The most pressing fine-tuning puzzles of the Standard Model — the cosmological constant and weak hierarchy problems, as well as the Higgs metastability —  can all be understood as problems of near criticality. I will present a natural selection mechanism based on search optimization on the string landscape. The working assumption is that cosmological evolution on the multiverse has occurred for a finite time, much shorter than the exponentially-long global mixing time for the landscape. I will argue this imposes a strong selection pressure among hospitable vacua, favoring those that lie in optimal regions where the search algorithm is efficient.

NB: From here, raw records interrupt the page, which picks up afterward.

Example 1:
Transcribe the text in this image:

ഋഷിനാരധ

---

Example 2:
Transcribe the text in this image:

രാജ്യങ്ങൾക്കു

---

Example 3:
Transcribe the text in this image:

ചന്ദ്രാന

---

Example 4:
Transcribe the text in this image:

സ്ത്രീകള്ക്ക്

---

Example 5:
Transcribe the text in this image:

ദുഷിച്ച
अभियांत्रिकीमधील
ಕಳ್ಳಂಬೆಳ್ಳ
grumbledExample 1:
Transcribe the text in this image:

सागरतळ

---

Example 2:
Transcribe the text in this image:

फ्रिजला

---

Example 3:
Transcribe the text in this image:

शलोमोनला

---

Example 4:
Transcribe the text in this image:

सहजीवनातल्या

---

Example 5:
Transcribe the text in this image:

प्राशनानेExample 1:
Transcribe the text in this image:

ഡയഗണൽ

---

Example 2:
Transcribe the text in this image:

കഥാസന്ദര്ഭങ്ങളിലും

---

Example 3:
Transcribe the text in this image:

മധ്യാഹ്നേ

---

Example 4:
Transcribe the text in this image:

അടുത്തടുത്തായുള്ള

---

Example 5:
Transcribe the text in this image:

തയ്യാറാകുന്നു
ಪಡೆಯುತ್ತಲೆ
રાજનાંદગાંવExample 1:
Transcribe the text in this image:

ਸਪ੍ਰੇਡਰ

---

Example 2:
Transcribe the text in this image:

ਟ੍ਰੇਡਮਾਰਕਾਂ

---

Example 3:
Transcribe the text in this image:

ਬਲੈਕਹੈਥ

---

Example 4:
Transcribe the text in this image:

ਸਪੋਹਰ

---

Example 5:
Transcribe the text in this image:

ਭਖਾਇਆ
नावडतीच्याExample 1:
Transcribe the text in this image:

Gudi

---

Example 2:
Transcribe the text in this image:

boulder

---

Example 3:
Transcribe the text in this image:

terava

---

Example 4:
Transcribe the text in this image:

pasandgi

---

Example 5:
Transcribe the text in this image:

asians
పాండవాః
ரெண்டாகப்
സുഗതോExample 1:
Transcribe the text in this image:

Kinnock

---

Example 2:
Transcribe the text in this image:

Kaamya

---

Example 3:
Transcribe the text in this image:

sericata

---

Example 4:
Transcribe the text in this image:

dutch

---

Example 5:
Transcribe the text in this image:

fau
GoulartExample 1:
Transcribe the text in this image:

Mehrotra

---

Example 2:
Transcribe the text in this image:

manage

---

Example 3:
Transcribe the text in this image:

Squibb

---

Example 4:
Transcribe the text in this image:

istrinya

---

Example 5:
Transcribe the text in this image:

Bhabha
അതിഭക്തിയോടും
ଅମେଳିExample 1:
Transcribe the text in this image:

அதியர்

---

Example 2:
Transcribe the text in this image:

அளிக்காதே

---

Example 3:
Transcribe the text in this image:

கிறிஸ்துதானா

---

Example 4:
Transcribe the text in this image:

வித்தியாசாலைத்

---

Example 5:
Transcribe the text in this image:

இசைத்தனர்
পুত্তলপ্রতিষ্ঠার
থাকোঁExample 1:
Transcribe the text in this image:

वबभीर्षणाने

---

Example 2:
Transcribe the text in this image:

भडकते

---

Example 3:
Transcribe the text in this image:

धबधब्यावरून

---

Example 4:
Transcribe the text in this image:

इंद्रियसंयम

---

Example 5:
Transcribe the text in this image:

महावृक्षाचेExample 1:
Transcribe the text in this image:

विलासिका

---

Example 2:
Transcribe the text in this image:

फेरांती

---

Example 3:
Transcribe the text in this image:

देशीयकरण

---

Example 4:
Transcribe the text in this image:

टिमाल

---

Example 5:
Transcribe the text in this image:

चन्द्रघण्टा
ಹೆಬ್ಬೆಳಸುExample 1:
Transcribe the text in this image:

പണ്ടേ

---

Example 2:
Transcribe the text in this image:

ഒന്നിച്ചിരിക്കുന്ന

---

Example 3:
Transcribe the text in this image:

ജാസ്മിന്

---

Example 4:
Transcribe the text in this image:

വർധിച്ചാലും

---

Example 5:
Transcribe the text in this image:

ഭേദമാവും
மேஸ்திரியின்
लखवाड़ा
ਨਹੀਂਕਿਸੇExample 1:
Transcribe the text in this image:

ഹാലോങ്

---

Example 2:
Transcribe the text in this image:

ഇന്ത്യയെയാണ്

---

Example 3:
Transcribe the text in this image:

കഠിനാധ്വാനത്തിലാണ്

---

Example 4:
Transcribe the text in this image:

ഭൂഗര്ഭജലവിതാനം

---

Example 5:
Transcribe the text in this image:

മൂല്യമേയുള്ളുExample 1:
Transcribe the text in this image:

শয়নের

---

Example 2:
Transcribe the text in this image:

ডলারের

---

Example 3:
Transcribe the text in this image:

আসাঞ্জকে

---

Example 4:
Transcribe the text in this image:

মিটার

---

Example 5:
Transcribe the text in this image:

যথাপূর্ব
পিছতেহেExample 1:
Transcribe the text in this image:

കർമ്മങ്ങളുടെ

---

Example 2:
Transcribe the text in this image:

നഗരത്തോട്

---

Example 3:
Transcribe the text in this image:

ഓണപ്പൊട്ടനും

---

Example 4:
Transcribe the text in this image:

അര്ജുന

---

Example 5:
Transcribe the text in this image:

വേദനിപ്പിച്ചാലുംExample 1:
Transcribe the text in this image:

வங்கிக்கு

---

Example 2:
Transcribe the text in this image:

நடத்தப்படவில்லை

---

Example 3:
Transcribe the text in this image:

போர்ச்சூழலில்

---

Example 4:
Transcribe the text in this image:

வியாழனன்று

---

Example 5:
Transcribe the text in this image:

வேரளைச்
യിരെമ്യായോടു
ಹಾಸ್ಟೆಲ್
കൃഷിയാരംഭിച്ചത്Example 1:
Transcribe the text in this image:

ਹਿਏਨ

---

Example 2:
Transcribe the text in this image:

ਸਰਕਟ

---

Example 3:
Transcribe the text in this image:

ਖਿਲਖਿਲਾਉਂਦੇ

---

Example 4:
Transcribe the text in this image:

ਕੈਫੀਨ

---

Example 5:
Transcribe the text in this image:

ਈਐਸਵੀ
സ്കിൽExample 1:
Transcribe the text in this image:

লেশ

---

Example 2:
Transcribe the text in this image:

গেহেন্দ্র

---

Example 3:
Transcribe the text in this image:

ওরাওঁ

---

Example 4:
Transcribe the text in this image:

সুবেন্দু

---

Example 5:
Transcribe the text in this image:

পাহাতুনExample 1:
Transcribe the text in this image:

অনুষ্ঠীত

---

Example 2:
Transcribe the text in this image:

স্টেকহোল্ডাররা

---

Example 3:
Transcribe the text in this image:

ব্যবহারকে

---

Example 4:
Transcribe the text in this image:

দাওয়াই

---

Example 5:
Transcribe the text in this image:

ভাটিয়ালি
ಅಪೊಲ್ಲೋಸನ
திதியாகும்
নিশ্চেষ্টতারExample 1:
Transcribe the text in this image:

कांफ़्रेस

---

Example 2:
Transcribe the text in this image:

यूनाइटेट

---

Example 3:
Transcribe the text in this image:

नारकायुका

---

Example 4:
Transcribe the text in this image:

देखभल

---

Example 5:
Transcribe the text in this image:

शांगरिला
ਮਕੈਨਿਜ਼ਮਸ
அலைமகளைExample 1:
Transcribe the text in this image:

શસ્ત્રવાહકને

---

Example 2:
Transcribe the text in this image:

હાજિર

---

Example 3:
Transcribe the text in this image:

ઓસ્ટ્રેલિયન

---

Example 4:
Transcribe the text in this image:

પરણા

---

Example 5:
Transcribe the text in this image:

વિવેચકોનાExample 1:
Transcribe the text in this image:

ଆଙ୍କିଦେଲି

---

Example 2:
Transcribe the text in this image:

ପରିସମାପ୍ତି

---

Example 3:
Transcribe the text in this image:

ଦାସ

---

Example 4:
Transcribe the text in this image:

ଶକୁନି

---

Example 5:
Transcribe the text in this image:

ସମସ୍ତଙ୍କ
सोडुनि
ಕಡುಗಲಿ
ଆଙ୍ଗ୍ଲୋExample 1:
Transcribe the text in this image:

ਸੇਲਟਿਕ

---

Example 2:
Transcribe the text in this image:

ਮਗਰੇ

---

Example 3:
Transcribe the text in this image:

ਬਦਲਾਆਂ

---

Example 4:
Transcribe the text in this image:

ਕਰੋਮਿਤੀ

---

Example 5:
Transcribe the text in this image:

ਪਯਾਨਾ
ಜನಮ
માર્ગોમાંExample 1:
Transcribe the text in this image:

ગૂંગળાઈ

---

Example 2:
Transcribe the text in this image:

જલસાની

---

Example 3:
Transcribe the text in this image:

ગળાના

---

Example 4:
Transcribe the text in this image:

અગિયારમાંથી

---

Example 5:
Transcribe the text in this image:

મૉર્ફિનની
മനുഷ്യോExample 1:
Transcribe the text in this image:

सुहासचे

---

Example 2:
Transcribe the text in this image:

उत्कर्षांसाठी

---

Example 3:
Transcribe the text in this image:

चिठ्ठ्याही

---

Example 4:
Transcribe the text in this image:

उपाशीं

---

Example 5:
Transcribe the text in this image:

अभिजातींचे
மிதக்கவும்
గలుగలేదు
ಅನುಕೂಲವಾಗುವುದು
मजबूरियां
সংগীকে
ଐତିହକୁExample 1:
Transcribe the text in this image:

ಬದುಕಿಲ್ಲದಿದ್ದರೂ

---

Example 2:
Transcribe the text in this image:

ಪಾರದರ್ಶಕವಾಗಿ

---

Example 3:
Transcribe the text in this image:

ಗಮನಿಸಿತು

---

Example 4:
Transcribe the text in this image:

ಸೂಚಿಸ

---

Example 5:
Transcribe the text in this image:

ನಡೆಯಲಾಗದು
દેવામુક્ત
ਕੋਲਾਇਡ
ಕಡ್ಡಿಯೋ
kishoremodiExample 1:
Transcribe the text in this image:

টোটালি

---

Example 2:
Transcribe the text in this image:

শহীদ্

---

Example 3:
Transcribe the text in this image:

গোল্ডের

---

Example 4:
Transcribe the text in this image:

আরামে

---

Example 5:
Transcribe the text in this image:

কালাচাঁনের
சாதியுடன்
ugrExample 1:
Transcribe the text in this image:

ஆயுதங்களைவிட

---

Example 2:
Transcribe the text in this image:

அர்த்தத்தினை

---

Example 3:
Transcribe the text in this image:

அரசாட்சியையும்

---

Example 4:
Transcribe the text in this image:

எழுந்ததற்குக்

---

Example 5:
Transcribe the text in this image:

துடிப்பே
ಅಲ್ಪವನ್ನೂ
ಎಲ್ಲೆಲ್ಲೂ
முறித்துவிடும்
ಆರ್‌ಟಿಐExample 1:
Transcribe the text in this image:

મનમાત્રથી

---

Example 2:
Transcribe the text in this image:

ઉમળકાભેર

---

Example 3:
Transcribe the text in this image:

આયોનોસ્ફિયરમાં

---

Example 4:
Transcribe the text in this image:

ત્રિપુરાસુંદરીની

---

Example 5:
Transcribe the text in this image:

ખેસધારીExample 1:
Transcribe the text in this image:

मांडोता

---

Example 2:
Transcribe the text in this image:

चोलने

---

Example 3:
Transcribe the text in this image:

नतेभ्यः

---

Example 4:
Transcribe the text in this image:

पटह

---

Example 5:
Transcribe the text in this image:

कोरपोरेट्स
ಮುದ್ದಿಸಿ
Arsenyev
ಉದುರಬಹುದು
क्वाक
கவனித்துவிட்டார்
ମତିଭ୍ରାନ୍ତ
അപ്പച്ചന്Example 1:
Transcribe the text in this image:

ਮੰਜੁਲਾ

This satisfies the basic requirements for natural selection: a diverse gene pool, offered ab initio by the landscape; vacuum replication through cosmological expansion; and competition for a finite resource, namely the fraction of comoving volume. Optimality is defined by two competing requirements: search efficiency, which requires minimizing the mean-first passage time, and sweeping exploration, which requires recurrent random walks. Optimal landscape regions reach a compromise by lying at the critical boundary between recurrence and transience, thereby realizing the idea of self-organized criticality. The framework makes concrete phenomenological predictions: 1. The expected lifetime of our universe is ~10^{130} years, consistent with current Standard Model metastability estimates; 2. The SUSY breaking scale should be nearly Planckian; and 3. The predicted cosmological constant is M_Pl^4/N, which can account for the inferred vacuum energy if our optimal region contains N ~10^{120} vacua. Importantly, these predictions do not rely on anthropic reasoning and instead follow readily from optimality. The present framework suggests a correspondence between the near-criticality of our universe and non-equilibrium critical phenomena on the landscape.